While the names of the suspected companies and people in North Macedonia remain officially undisclosed, media have noted that most of the raids in eastern North Macedonia were conducted in and around the town of Strumica.
Using the drug busts as ammunition for political mudslinging, the ruling centre-right VMRO DPMNE party of Prime Minister Hristijan Mickoski and the main opposition Social Democrats exchanged accusations and counter-accusations over the weekend.
The ruling party focused on former Social Democratic leader Zoran Zaev, the former premier who is also a former mayor of Strumica, urging the prosecution to investigate whether he had any connection to the affair.
VMRO DPMNE legislator Brane Petrushevski on Saturday told a press conference that a large quantity of the seized marijuana came from a firm that he insisted was linked to a former head of the Social Democrats’ local organisation in Novo Selo, near Strumica – who he claimed was a close business partner to Zaev and his brother, Vice Zaev.
Zaev, who resigned as Social Democrat leader and as premier in 2021, following a local election defeat, on Sunday denied the allegations on Facebook. He said he would sue Petrushevski if he did not get an apology, “for all those lies, slander and insults, including the deliberate misuse of my name in that staged drama surrounding the confiscation of tens of tons of medical cannabis, due to alleged improper storage and handling.
“It is a blatant lie that I am in any way connected to the cannabis cases that have been presented to the public,” Zaev wrote. Petrushevski responded that he had no intention of apologising.
The Social Democrats on Sunday insisted that it is the current government, which came to power in 2024, that must be held responsible for such large-scale drugs trafficking.
“Without support from structures high up within the government, the Interior Ministry, the customs and others, one cannot smuggle tons and tons of drugs. The connection of the criminal structures in Macedonia and Serbia is now evident for the public to see, and soon all will be clear,” the Social Democrats said.
So far, however, nothing is clear. The Interior Ministry has promised more concrete information once the busts conclude.
Meanwhile, the affair is prompting calls for a revision of the law allowing the legal growth of medicinal marijuana, with some insisting that a drugs mafia has taken over the business.
“The seized amounts [in Serbia and in Macedonia] exceed the [medicinal cannabis] needs of the entire Balkans, yet alone Macedonia. It is obvious that the original humanitarian intent has been misused and so we need urgent legal changes,” the small Democratic Alliance party said on Friday.
The Konjuh bust has raised eyebrows in Serbia, where the trial is ongoing of Predrag Koluvija in relation to the seizure of 1.6 tons of marijuana on his property in a separate case in 2019.
The case began after police stopped Koluvija on the Belgrade-Nis highway in November 2019 for reckless driving and detained him for possessing a false police identity document.
On the same day, police raided his property near Stara Pazova, where the indictment stated they found 1.6 tons of marijuana.
Serbia’s interior ministry, usually quick to take credit for major drug seizures, kept quiet about the marijuana discovery for several days until the media got wind of it.

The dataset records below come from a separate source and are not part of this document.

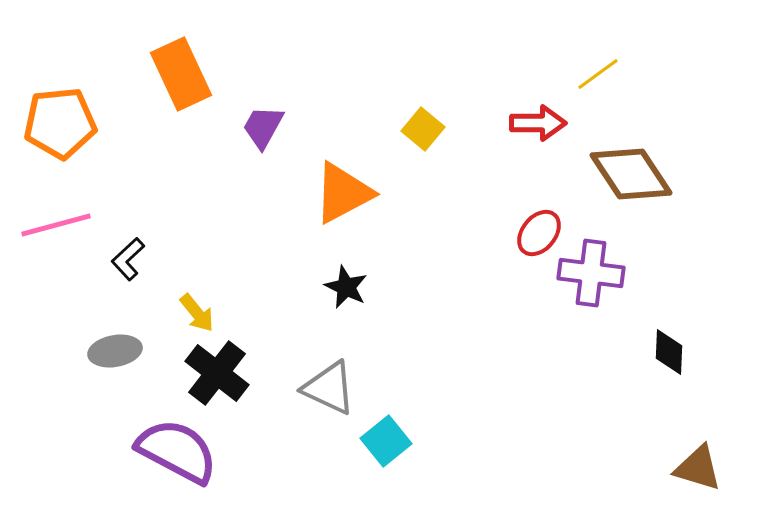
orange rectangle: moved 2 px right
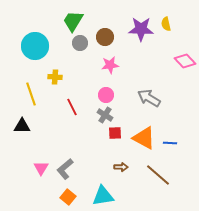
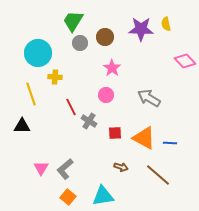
cyan circle: moved 3 px right, 7 px down
pink star: moved 2 px right, 3 px down; rotated 30 degrees counterclockwise
red line: moved 1 px left
gray cross: moved 16 px left, 6 px down
brown arrow: rotated 16 degrees clockwise
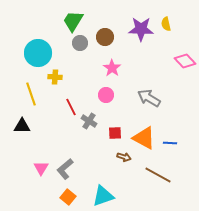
brown arrow: moved 3 px right, 10 px up
brown line: rotated 12 degrees counterclockwise
cyan triangle: rotated 10 degrees counterclockwise
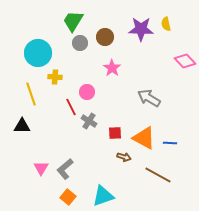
pink circle: moved 19 px left, 3 px up
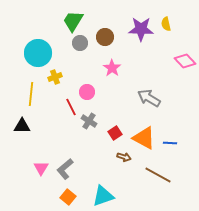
yellow cross: rotated 24 degrees counterclockwise
yellow line: rotated 25 degrees clockwise
red square: rotated 32 degrees counterclockwise
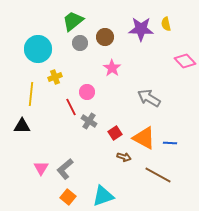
green trapezoid: rotated 20 degrees clockwise
cyan circle: moved 4 px up
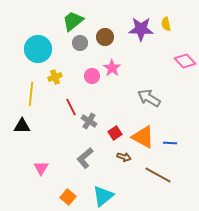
pink circle: moved 5 px right, 16 px up
orange triangle: moved 1 px left, 1 px up
gray L-shape: moved 20 px right, 11 px up
cyan triangle: rotated 20 degrees counterclockwise
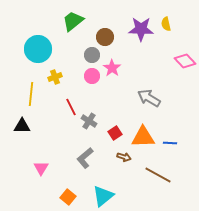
gray circle: moved 12 px right, 12 px down
orange triangle: rotated 30 degrees counterclockwise
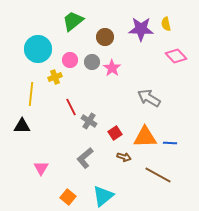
gray circle: moved 7 px down
pink diamond: moved 9 px left, 5 px up
pink circle: moved 22 px left, 16 px up
orange triangle: moved 2 px right
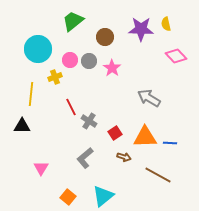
gray circle: moved 3 px left, 1 px up
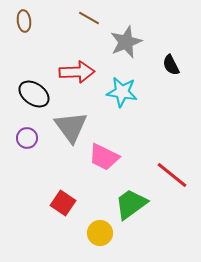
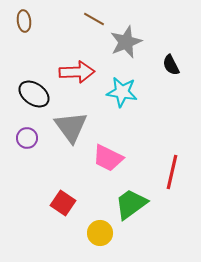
brown line: moved 5 px right, 1 px down
pink trapezoid: moved 4 px right, 1 px down
red line: moved 3 px up; rotated 64 degrees clockwise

Two indictments were raised in the case – the so-called ‘Jovanjica 1’, which deals with illegal marijuana production, and ‘Jovanjica 2’, which deals with alleged Serbian state security links to the marijuana farm. The two indictments were merged and Koluvija went on trial at Belgrade Higher Court.
Both indictments claim Koluvija is the organiser of a criminal group. In November 2025 Koluvija repeated that he is not guilty, and that he has “never been the organizer of any organised criminal group that grows or exports marijuana”,
Soon after his arrest, the opposition started to claim that Koluvija was in contact with Serbian President Aleksandar Vucic’s brother, Andrej. A criminal complaint was filed by a government loyalist against Aleksandar and Andrej Vucic over these claims, aiming to clear the president’s reputation.
The complaint was dismissed in January 2020. The Prosecutor’s Office for Organised Crime said that “there are no grounds for suspicion that Aleksandar and Andrej Vucic committed any criminal offence”.
In October 2021, Koluvija gave a video interview claiming he was urged by police to say that he works for Vucic’s brother Andrej in ordre to be allowed to go free.
In reaction to this, President Vucic called for Koluvija’s release, arguing: “That man spent two years in custody, there is no similar case where a man was in custody for such a crime for two years … You will agree [it is] very strange because he didn’t kill anyone, he didn’t have 10 tons of cocaine or something like that, but as far as I understand, a ton of marijuana, which half of the [European] area, the Germans and others, legalised.”